Directive:
Repeat the lines of the entries below without any change, starting with the first line of the entries and going on through the line with "scientific name: Myrcia carvalhoi".

Dataset content:
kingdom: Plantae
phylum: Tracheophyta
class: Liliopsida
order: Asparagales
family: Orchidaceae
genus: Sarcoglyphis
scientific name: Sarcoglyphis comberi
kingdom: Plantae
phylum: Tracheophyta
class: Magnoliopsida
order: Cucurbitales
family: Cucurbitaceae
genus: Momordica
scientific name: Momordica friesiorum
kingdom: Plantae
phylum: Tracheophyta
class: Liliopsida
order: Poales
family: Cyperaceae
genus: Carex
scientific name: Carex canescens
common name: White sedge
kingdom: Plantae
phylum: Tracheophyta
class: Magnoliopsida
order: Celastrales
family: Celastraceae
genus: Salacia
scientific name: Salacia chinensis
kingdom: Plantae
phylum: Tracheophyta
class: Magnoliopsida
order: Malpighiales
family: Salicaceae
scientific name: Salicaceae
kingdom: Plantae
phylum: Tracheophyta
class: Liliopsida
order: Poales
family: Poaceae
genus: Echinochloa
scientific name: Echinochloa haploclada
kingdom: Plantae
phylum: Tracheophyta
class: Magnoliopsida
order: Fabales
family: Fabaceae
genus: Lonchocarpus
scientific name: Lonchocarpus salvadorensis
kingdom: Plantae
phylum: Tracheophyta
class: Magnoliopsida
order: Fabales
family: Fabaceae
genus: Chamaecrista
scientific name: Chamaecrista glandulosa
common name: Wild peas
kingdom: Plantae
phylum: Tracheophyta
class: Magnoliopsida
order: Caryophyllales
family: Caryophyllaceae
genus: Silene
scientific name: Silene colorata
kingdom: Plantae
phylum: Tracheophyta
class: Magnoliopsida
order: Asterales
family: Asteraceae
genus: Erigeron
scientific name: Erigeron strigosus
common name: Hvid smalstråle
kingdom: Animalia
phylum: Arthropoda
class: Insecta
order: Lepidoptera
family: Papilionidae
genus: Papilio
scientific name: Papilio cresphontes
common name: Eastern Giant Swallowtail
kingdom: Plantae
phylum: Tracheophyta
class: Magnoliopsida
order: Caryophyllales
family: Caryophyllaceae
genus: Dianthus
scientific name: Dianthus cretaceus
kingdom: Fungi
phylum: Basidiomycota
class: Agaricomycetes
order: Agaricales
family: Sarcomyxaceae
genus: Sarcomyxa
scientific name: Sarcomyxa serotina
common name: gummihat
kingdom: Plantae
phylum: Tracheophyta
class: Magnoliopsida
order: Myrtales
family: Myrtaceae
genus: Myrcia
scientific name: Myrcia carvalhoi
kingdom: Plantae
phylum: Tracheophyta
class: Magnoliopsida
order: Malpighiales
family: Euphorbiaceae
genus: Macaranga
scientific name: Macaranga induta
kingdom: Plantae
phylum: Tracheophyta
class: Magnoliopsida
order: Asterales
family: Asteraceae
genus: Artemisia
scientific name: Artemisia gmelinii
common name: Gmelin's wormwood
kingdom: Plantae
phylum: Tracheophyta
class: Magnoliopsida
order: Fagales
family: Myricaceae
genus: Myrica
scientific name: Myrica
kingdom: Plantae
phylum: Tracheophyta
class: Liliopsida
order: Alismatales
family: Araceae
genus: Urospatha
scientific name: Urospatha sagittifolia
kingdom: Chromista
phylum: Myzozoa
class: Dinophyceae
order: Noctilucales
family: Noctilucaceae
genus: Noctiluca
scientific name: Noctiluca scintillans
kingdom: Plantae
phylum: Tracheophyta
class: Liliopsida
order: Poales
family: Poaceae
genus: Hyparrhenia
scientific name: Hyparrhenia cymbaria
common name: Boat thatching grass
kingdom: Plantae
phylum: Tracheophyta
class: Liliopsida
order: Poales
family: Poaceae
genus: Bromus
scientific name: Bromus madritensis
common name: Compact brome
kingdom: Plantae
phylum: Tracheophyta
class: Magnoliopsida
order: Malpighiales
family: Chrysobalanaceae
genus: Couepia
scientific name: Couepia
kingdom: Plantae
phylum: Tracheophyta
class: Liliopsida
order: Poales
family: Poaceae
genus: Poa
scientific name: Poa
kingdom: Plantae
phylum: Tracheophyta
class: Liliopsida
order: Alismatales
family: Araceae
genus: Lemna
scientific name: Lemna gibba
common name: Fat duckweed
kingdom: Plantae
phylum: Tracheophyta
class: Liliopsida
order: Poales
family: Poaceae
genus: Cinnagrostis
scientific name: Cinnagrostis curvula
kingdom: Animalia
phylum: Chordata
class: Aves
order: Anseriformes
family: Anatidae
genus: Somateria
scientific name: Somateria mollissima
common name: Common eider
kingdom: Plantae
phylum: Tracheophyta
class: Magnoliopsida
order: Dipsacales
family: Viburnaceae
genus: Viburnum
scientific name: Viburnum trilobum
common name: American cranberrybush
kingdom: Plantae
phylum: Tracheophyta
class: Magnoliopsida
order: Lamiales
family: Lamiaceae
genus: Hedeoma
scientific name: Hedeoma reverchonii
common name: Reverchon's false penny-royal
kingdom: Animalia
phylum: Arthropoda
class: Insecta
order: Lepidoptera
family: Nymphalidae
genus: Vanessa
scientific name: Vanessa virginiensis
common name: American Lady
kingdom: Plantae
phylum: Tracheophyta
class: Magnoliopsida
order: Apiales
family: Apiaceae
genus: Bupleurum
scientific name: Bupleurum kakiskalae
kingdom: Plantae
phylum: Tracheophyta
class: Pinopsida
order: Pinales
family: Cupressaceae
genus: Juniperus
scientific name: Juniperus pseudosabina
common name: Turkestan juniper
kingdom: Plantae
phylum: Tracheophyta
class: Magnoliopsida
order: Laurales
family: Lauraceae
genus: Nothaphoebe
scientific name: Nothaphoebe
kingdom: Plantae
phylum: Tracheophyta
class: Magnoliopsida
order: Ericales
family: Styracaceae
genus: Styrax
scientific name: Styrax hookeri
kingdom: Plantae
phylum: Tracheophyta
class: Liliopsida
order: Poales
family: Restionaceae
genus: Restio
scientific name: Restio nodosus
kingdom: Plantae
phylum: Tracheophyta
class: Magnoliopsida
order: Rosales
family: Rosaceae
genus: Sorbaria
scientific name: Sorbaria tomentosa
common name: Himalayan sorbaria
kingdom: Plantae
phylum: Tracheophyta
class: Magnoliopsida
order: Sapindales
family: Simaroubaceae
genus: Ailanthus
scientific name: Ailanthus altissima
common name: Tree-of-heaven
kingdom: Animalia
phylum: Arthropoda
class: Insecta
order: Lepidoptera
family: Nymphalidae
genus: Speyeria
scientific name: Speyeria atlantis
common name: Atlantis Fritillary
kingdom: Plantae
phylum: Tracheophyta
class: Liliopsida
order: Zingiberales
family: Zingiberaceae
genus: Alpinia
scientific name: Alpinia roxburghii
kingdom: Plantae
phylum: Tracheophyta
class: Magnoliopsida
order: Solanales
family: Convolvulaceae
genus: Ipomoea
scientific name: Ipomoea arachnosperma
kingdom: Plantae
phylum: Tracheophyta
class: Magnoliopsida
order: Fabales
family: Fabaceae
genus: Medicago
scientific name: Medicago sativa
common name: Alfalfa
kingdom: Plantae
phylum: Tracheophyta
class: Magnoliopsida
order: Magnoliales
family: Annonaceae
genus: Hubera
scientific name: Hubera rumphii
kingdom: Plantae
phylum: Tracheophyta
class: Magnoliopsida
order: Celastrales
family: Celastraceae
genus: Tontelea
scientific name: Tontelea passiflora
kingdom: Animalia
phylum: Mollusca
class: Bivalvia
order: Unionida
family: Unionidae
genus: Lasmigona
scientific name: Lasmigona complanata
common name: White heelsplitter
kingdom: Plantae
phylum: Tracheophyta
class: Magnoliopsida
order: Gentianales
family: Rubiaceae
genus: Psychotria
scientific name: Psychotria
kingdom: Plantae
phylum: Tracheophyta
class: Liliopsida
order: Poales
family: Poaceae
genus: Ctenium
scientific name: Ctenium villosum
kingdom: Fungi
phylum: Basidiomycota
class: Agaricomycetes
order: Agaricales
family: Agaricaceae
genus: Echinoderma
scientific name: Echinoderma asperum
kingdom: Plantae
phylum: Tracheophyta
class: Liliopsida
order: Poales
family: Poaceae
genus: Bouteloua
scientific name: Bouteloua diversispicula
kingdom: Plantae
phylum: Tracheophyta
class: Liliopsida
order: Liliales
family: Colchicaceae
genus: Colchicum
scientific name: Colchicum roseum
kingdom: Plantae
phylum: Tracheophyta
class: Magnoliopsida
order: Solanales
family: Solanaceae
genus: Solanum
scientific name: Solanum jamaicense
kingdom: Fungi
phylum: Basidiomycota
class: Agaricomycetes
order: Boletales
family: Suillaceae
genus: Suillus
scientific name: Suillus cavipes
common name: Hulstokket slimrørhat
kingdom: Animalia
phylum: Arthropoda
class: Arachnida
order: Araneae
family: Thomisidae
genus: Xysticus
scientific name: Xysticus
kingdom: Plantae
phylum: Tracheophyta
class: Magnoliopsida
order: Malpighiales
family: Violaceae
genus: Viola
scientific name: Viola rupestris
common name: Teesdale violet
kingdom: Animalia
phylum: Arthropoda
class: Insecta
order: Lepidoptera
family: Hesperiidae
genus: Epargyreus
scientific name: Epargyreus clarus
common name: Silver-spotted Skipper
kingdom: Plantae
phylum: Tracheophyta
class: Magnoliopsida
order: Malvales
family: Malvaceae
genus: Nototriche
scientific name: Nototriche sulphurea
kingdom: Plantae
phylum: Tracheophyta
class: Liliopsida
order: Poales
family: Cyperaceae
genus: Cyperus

Output of the exercise:
kingdom: Plantae
phylum: Tracheophyta
class: Liliopsida
order: Asparagales
family: Orchidaceae
genus: Sarcoglyphis
scientific name: Sarcoglyphis comberi
kingdom: Plantae
phylum: Tracheophyta
class: Magnoliopsida
order: Cucurbitales
family: Cucurbitaceae
genus: Momordica
scientific name: Momordica friesiorum
kingdom: Plantae
phylum: Tracheophyta
class: Liliopsida
order: Poales
family: Cyperaceae
genus: Carex
scientific name: Carex canescens
common name: White sedge
kingdom: Plantae
phylum: Tracheophyta
class: Magnoliopsida
order: Celastrales
family: Celastraceae
genus: Salacia
scientific name: Salacia chinensis
kingdom: Plantae
phylum: Tracheophyta
class: Magnoliopsida
order: Malpighiales
family: Salicaceae
scientific name: Salicaceae
kingdom: Plantae
phylum: Tracheophyta
class: Liliopsida
order: Poales
family: Poaceae
genus: Echinochloa
scientific name: Echinochloa haploclada
kingdom: Plantae
phylum: Tracheophyta
class: Magnoliopsida
order: Fabales
family: Fabaceae
genus: Lonchocarpus
scientific name: Lonchocarpus salvadorensis
kingdom: Plantae
phylum: Tracheophyta
class: Magnoliopsida
order: Fabales
family: Fabaceae
genus: Chamaecrista
scientific name: Chamaecrista glandulosa
common name: Wild peas
kingdom: Plantae
phylum: Tracheophyta
class: Magnoliopsida
order: Caryophyllales
family: Caryophyllaceae
genus: Silene
scientific name: Silene colorata
kingdom: Plantae
phylum: Tracheophyta
class: Magnoliopsida
order: Asterales
family: Asteraceae
genus: Erigeron
scientific name: Erigeron strigosus
common name: Hvid smalstråle
kingdom: Animalia
phylum: Arthropoda
class: Insecta
order: Lepidoptera
family: Papilionidae
genus: Papilio
scientific name: Papilio cresphontes
common name: Eastern Giant Swallowtail
kingdom: Plantae
phylum: Tracheophyta
class: Magnoliopsida
order: Caryophyllales
family: Caryophyllaceae
genus: Dianthus
scientific name: Dianthus cretaceus
kingdom: Fungi
phylum: Basidiomycota
class: Agaricomycetes
order: Agaricales
family: Sarcomyxaceae
genus: Sarcomyxa
scientific name: Sarcomyxa serotina
common name: gummihat
kingdom: Plantae
phylum: Tracheophyta
class: Magnoliopsida
order: Myrtales
family: Myrtaceae
genus: Myrcia
scientific name: Myrcia carvalhoi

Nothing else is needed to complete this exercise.